Professional development for educators represents a significant investment of time and energy. If done without applying the principles of adult learning, the outcomes are minimal, whereas the results of high-quality professional development can be expansive (Darling-Hammond et al., 2017; Gaumer Erickson et al., 2017).
Numerous adult learning methods and professional development practices are associated with positive outcomes for participant learning and implementation (Trivette et al., 2009). Strategies to support successful implementation include relating new content to their existing context, practicing with feedback, dialoguing about the content, self-assessing and reflecting on learning, and participating in sustained implementation coaching and collaboration (Darling-Hammond et al., 2017; Gaumer Erickson et al., 2017; Guskey & Yoon, 2009; Learning Forward, 2011; Trivette et al., 2009).
Well-designed and implemented professional development should be considered an essential component of a comprehensive system of teaching and learning that supports students to develop the knowledge, skills, and competencies they need to thrive in the 21st century.
—Darling-Hammond, Hyler, & Gardner (2017, p. vii)
Ongoing monitoring of the quality of professional development influences planning, implementation, and refinement. The Observation Checklist for High-Quality Professional Development—Version 3.2 (HQPD Checklist; Gaumer Erickson et al., 2023) outlines 21 key indicators of quality professional development. Since 2015, the instrument has been used to evaluate more than 5,000 hours of professional development across numerous states. To learn more about the research informing the HQPD Checklist, read the article published in Professional Development in Education (Gaumer Erickson et al., 2017) or watch the webinar sponsored by the U.S. Department of Education, Office of Special Education Programs (OSEP), and the National Association of State Directors of Special Education (NASDSE; Noonan, 2019).

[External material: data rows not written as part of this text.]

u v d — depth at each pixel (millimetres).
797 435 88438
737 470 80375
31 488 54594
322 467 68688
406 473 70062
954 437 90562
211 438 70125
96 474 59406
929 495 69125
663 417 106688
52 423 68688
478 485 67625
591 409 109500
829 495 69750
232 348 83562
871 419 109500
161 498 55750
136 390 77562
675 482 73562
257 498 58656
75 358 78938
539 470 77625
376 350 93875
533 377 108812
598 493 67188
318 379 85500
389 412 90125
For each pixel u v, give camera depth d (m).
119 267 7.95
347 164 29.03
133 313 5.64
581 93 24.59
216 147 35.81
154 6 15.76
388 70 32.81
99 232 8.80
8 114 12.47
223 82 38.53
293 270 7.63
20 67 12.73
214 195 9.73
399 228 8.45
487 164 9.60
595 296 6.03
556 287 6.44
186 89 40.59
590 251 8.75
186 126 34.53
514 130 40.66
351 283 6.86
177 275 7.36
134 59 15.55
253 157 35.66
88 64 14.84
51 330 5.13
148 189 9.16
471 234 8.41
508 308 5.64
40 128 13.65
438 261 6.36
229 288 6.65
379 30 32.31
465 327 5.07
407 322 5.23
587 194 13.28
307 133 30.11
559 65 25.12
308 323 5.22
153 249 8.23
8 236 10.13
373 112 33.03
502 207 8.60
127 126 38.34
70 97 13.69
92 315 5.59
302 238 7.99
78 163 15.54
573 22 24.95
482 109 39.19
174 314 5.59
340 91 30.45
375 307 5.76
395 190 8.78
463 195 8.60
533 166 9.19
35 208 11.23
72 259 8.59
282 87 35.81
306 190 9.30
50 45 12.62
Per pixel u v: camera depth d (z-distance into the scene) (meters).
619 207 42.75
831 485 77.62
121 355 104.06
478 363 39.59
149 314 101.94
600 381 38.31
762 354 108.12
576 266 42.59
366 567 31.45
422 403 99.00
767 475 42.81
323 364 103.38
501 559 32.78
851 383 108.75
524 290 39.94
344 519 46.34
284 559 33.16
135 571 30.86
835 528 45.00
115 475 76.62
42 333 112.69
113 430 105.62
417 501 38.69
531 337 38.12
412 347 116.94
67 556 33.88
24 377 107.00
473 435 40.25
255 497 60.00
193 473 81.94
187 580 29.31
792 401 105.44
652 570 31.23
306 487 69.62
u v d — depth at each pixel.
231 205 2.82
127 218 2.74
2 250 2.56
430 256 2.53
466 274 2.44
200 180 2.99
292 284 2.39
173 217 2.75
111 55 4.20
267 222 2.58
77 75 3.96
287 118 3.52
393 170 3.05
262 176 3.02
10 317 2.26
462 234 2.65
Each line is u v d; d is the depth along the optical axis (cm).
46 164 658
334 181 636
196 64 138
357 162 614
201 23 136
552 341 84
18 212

The HQPD Checklist supports professional development providers in designing, implementing, and refining professional development practices. The checklist was purposefully designed to be applicable for in-person, virtual, synchronous, and asynchronous professional learning. It outlines 21 indicators across five domains. Click on each domain to learn more.
Begin With the End in Mind
The first step in designing professional development is to identify the anticipated outcomes. What will the learners be able to do? How will they know they are successful?
These outcomes are typically documented as learning targets or objectives (Hattie & Zierer, 2018; Marzano, 2013; Moss & Brookhart, 2012). For example:
- I will draft an IEP annual goal that meets the SMARTIE criteria.
- My team will design a unit plan integrating an academic concept with an interpersonal skill addressing each of the six instructional criteria.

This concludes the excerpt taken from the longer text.